Il est bien vrai que, de son côté, le démon ne dort jamais. Son exemple fait la leçon a ces négligents qu’il abuse, et qui emploient à dormir, un temps dont ils pourraient tirer tant de profit. Mais à ces âmes parfaites, sa vigilance ne peut nuire, car il ne peut supporter l’ardeur de leur chanté, ni l’odeur de cette union qu’elles ont avec moi, l’Océan de paix.

L’âme ne peut être trompée, tant qu’elle demeure ainsi unie a moi ; le démon fuit d’elle, comme la mouche de la marmite qui bout sur le feu, par la peur qu’elle a de s’y brûler. Mais, si la marmite était tiède, la mouche n’aurait plus peur, elle entrerait dedans ; bien que souvent, elle en sorte bien vite, parce qu’elle la trouve bien plus chaude qu’elle s’imaginait.

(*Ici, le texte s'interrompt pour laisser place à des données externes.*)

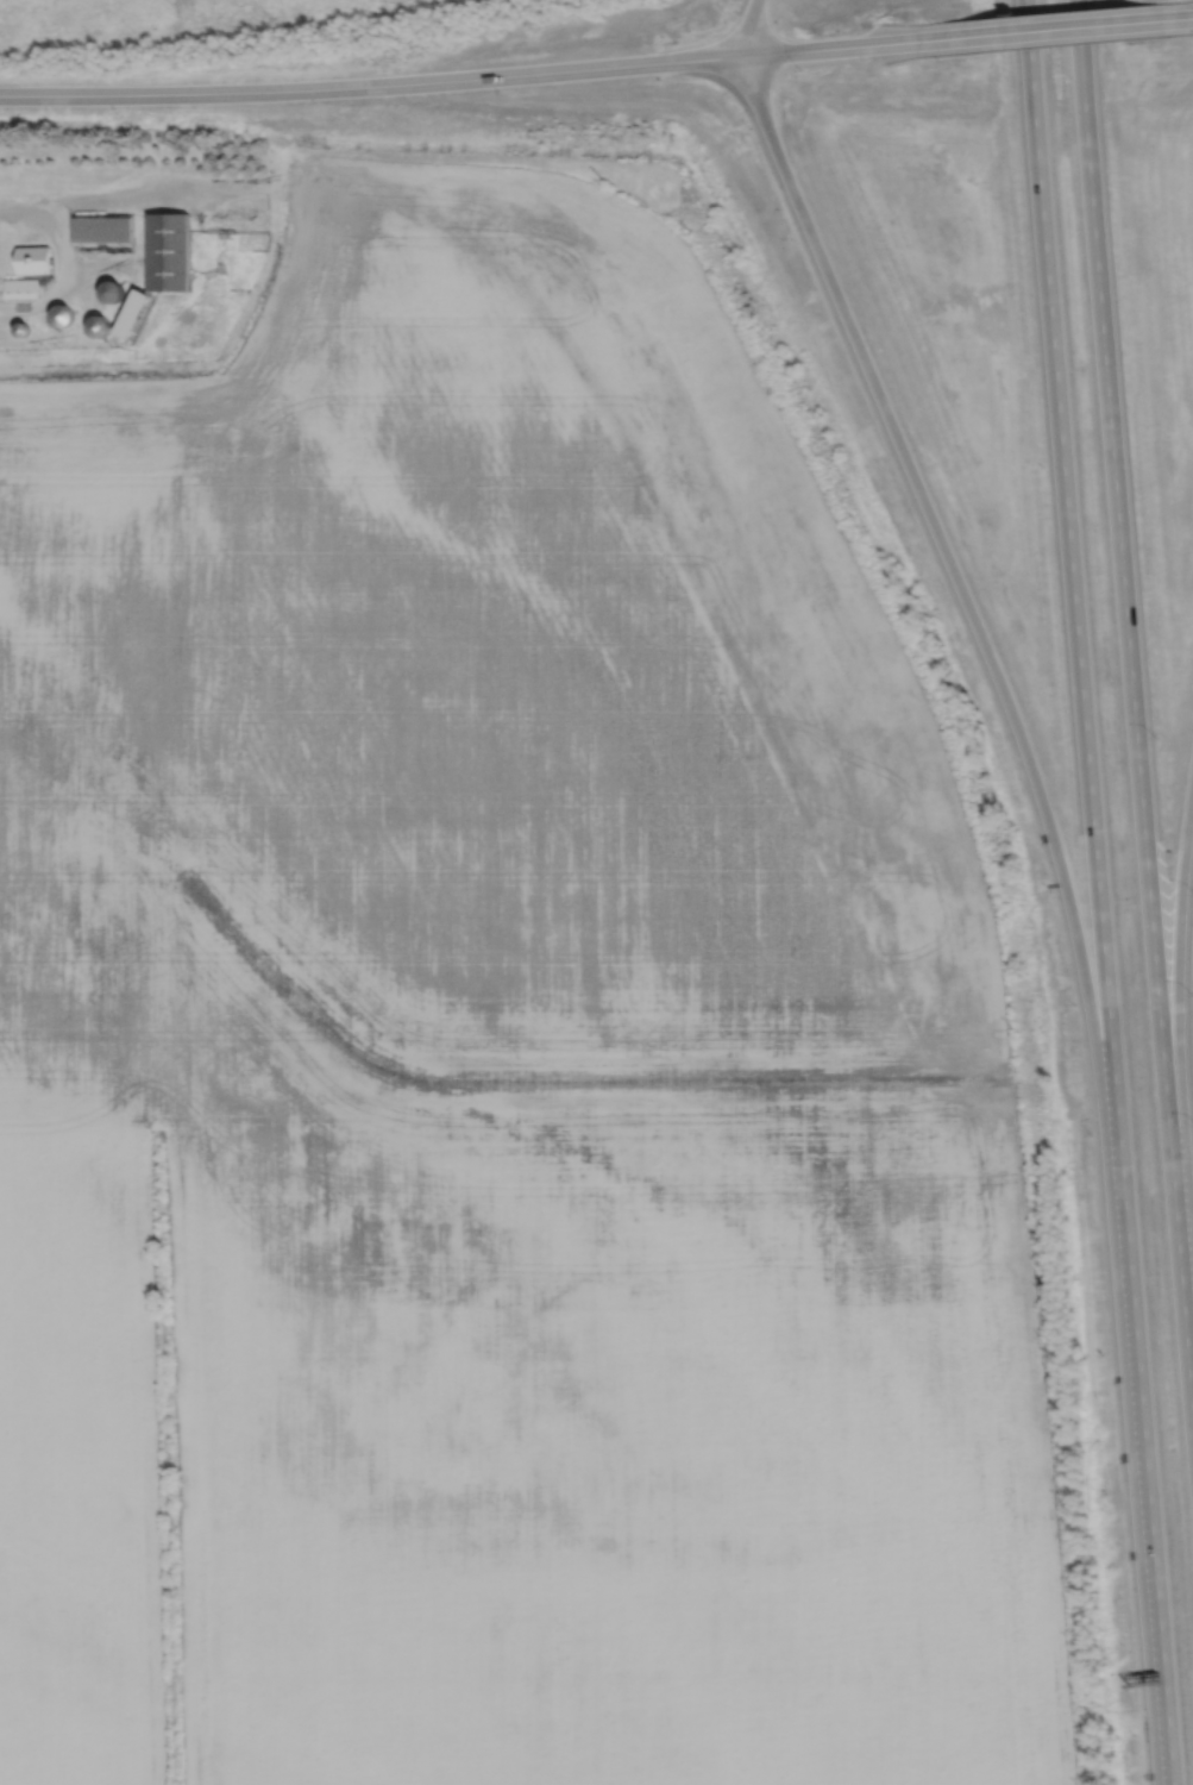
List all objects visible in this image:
road: (1183, 18)
road: (1053, 28)
road: (467, 77)
road: (132, 195)
building: (102, 228)
building: (168, 252)
road: (65, 255)
building: (33, 260)
building: (20, 288)
building: (111, 291)
building: (134, 313)
building: (62, 314)
building: (98, 325)
building: (20, 327)
road: (1007, 701)
road: (1134, 707)
road: (1096, 857)
road: (1178, 1013)
crop: (497, 1061)
road: (1166, 1750)
road: (1170, 1750)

Il en va ainsi pour l’âme qui n’est pas encore parvenue à l’état parfait. Le démon la croyant tiède, pénètre en elle par des tentations aussi variées que multiples. Mais il se rencontre, que cette âme est en acte de se connaître elle-même et de concevoir de la douleur et du regret de ses fautes. Elle résiste à l’attaque. Pour qu’elle ne consente pas, elle enchaîne sa volonté dans les liens de la haine du péché et de l’amour de la vertu.

O que toute âme se réjouisse, qui éprouve ces nombreux assauts C’est la voie qui conduit à ce doux et glorieux état !

Je te l’ai déjà dit, c’est par la connaissance et la haine de vous-mêmes et par la connaissance de ma Bonté que vous parvenez à la perfection ; aussi, l’âme ne connaît-elle jamais mieux si je suis en elle, qu’au moment de ces combats.

Et comment ?

Je te vais te le dire !

Si en se voyant au milieu de ces luttes, elle prend bien conscience que ces assauts lui déplaisent, et qu’en même temps il ne dépend pas d’elle de s’en délivrer tout en refusant d’y consentir, elle peut alors connaître qu’elle n’est rien. Car, si elle était quelque chose par elle-même, elle se mettrait à l’abri de ces tentations, qu’elle voudrait ne pas subir. Ainsi, par ce moyen, elle s’humilie dans la vraie connaissance d’elle-même, et à la lumière de la très sainte Foi, elle accourt à Moi, le Dieu éternel, dont la Bonté garde sa volonté droite et sainte, pour l’empêcher au temps des multiples assauts, de céder à l’ennemi, en consentant aux tentations dont elle se sent assiégée.


Vous avez donc bien raison de vous réconforter par la doctrine de mon doux Verbe d’amour, mon Fils unique, au temps des afflictions, ou de l’adversité, ou des tentations des hommes et du démon ; car ce sont des moyens d’accroître votre vertu et de vous faire atteindre à la grande perfection.